La visita de Sánchez a Argel se inscribe en el marco de los esfuerzos por avanzar en resultados tangibles, tras las recientes declaraciones de ambos gobiernos sobre la voluntad de restablecer la confianza mutua.

La crisis bilateral se desencadenó en 2022, cuando el Ejecutivo de Sánchez comunicó a Marruecos su cambio de postura sobre el Sáhara. Argel respondió suspendiendo el tratado de amistad con España y paralizando las transacciones comerciales. Desde entonces, las relaciones se habían mantenido en un mínimo histórico.

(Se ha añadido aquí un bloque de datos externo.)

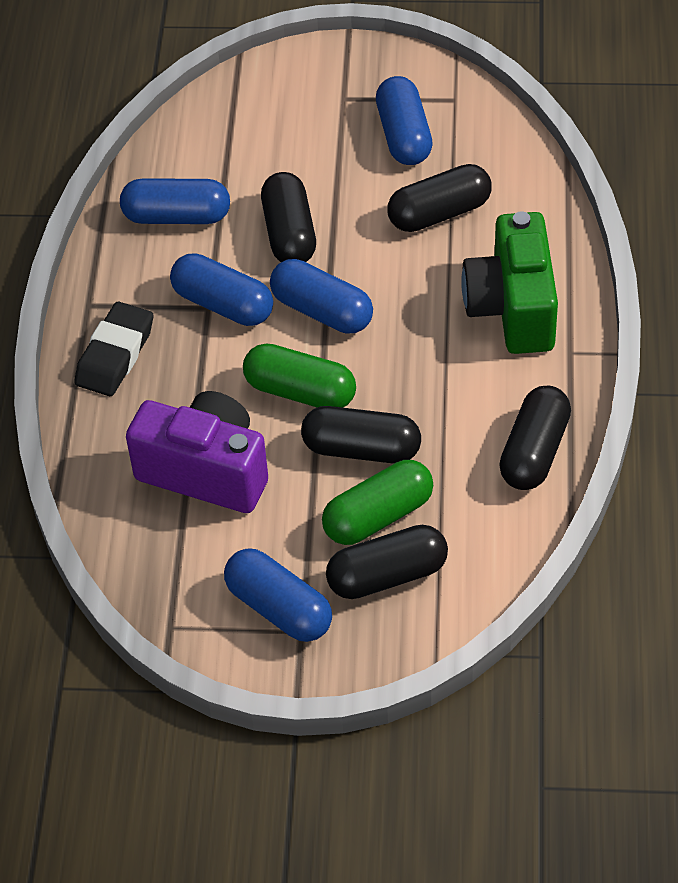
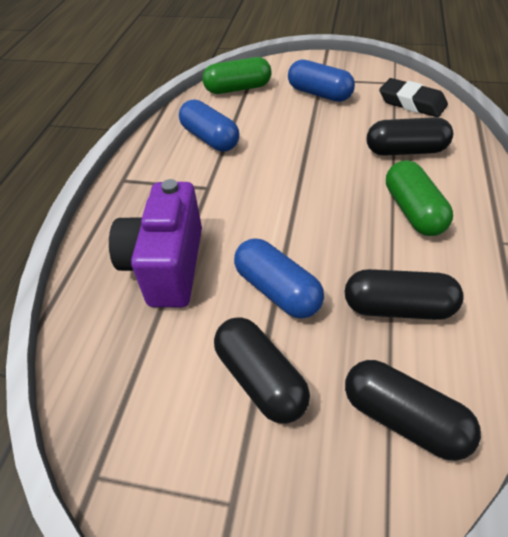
black capsule: 5 -> 4
blue capsule: 5 -> 3
green camera: 1 -> 0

Con esta visita, Sánchez busca reabrir una vía de diálogo directa con Tebboune y explorar un marco de cooperación que permita superar el desencuentro. La agenda incluye la seguridad en el Sahel, donde Argelia juega un papel fundamental en la lucha contra el terrorismo, y el suministro energético, dada la dependencia española del gas argelino.